Menu
    English

    Luisteren

    Wat kan je doen om ervoor te zorgen dat wat verteld wordt niet zo snel uit je hoofd verdwijnt en in kan zetten om effectief te studeren? En wat kan je doen om later in je beroep bekend te staan als een goede luisteraar? Taalassistent helpt je aan de juiste theorie, tools en oefeningen om je luistervaardigheid te verbeteren.

    Luisteren lijkt geen vaardigheid te zijn: het is toch iets wat je gewoon doet?
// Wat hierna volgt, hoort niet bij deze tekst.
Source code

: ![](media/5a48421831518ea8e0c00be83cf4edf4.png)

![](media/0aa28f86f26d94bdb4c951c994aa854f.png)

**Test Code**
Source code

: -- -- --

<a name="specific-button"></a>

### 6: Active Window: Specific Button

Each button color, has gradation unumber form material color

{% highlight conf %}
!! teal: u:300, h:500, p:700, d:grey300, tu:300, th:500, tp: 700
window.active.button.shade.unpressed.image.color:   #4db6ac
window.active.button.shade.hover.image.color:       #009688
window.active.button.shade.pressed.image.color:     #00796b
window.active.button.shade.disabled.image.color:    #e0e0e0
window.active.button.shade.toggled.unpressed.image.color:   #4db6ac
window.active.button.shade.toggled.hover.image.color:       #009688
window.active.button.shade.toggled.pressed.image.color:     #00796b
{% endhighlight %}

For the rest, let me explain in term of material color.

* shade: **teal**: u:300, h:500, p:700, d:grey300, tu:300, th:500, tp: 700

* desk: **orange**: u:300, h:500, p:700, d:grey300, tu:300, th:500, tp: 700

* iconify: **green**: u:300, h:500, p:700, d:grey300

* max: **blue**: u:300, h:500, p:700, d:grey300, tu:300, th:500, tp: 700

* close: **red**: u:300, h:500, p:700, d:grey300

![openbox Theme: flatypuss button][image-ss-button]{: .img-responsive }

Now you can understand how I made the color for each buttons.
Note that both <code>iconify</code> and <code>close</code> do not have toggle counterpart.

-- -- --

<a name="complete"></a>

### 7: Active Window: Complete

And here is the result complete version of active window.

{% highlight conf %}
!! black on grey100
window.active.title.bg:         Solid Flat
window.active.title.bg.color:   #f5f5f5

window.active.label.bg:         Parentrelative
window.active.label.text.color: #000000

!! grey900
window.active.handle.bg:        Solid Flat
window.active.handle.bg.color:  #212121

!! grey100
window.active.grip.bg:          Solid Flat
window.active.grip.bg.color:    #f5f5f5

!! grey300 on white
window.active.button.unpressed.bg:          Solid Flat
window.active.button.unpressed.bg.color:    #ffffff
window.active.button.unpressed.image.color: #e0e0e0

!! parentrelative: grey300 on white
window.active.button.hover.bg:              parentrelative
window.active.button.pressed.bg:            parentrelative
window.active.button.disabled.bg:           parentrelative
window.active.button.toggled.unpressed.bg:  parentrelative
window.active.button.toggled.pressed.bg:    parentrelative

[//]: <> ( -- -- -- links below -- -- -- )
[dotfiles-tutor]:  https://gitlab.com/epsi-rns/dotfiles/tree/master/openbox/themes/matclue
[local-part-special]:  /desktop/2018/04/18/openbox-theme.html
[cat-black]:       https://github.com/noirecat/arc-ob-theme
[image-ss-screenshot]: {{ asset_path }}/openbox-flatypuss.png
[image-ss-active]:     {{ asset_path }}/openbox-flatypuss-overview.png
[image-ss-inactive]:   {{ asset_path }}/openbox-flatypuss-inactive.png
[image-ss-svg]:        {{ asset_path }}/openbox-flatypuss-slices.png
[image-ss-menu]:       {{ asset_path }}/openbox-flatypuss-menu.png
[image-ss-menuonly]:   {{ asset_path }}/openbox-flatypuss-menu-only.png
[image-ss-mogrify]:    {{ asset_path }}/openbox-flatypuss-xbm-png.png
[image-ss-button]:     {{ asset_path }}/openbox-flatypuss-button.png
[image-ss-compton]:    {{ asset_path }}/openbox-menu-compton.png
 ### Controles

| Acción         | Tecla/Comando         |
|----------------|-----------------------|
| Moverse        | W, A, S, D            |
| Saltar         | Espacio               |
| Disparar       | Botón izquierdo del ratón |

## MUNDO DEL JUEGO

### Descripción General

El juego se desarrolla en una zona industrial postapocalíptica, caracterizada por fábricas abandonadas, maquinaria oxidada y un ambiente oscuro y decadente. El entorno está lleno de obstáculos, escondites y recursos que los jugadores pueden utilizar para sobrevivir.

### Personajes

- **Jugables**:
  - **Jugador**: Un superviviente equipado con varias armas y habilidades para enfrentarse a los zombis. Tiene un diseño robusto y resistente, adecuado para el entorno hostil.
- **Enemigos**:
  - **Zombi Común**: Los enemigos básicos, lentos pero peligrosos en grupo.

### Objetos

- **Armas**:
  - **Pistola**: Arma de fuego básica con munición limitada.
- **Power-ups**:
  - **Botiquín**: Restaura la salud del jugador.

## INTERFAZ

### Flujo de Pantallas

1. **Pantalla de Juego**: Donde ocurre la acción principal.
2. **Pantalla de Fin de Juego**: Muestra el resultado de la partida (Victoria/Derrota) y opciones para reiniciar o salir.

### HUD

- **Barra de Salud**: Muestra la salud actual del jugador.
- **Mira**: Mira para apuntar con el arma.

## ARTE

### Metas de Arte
Het klopt dat je de hele dag van alles hoort en je naar mensen luistert, bijvoorbeeld naar een docent tijdens een les of een medestudent met wie je een project bespreekt.

    Als je kijkt naar de driehoek van David Sousa (How the brain learns), dan zie je echter dat maar zo'n vijf procent van de informatie die je hoort echt blijft hangen.

    Beter luisteren, hoe doe je dat?

    In gesprekken

    Goed luisteren doe je voor jezelf: als je de ander begrijpt, is het fijn om van gedachten te wisselen en je merkt dat je het gesprek makkelijk kan onthouden, wat betreft inhoud en sfeer. Ook doe je het voor die ander: hij voelt zich begrepen en kan zijn verhaal bij je kwijt. Hij zal je geïnteresseerd, betrokken en een professionele gesprekspartner vinden.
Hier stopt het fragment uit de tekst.